Exercise aim: List every line in the entries below that contains the string "inductance", matching case exactly.
*** Dataset extract Section Begins ***
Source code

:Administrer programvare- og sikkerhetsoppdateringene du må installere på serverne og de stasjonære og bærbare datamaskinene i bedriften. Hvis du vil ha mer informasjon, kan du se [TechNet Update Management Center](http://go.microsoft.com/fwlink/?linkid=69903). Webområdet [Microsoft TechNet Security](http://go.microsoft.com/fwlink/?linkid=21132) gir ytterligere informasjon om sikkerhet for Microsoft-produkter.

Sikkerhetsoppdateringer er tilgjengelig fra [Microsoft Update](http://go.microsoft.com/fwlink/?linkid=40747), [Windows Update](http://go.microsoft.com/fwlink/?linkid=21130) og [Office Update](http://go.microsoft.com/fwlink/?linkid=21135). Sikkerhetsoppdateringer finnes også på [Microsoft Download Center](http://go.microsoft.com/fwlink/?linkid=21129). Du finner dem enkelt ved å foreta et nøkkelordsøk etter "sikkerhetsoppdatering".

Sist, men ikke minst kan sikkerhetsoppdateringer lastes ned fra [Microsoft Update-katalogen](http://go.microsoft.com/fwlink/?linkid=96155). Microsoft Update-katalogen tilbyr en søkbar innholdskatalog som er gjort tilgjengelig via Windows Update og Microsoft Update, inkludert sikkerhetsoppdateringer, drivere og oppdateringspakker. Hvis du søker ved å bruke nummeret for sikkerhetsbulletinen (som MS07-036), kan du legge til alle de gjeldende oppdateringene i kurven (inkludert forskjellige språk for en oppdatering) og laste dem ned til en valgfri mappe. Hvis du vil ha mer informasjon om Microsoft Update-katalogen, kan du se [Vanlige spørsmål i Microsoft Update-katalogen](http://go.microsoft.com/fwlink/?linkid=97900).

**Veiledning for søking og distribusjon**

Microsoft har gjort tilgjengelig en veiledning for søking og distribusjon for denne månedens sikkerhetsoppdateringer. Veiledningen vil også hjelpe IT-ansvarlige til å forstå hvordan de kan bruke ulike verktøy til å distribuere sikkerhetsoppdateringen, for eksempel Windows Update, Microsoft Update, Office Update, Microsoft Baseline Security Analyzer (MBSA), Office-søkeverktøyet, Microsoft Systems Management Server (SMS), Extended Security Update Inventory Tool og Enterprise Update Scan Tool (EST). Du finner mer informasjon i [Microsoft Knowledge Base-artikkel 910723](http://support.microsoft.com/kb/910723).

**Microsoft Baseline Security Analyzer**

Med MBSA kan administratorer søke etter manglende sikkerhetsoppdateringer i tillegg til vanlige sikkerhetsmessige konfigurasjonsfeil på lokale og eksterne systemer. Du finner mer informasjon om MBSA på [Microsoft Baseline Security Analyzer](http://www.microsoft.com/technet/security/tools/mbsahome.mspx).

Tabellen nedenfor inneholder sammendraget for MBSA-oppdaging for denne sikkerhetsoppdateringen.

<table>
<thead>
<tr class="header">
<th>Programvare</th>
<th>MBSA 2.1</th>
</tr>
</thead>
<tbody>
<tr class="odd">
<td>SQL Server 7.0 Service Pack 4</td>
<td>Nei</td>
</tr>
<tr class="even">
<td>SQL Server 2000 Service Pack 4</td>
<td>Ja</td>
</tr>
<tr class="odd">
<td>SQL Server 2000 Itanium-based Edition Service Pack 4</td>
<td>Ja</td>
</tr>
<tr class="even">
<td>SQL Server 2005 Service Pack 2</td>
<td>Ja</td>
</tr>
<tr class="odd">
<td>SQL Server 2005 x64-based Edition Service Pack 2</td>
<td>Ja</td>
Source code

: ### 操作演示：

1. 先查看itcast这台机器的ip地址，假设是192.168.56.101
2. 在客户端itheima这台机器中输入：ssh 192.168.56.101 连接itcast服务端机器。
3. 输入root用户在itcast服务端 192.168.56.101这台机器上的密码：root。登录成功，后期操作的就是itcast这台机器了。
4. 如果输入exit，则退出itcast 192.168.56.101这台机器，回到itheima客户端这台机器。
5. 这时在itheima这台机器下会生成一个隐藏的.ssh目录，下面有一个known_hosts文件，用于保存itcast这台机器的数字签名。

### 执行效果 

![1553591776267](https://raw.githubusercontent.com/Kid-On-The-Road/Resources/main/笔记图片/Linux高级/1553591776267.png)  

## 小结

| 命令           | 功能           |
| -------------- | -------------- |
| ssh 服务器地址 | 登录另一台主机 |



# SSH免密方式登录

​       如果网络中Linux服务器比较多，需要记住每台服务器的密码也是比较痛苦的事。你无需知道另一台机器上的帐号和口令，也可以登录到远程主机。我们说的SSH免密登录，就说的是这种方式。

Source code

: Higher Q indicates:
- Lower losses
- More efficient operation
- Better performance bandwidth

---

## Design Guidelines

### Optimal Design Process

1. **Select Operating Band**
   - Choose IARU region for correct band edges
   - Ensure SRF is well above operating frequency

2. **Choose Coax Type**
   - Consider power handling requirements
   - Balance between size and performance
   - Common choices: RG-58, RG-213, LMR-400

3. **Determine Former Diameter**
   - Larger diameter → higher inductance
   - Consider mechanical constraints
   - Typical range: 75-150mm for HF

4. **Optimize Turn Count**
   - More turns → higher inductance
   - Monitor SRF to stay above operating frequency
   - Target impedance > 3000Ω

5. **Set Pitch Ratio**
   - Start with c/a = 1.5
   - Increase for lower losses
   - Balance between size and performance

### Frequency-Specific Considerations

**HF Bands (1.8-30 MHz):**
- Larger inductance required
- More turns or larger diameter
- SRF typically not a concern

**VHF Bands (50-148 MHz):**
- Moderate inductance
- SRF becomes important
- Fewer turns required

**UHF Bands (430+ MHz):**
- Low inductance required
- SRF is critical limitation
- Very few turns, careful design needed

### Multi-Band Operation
*** Dataset extract Section Ends ***
Task answer:
   - Larger diameter → higher inductance
   - More turns → higher inductance
- Larger inductance required
- Moderate inductance
- Low inductance required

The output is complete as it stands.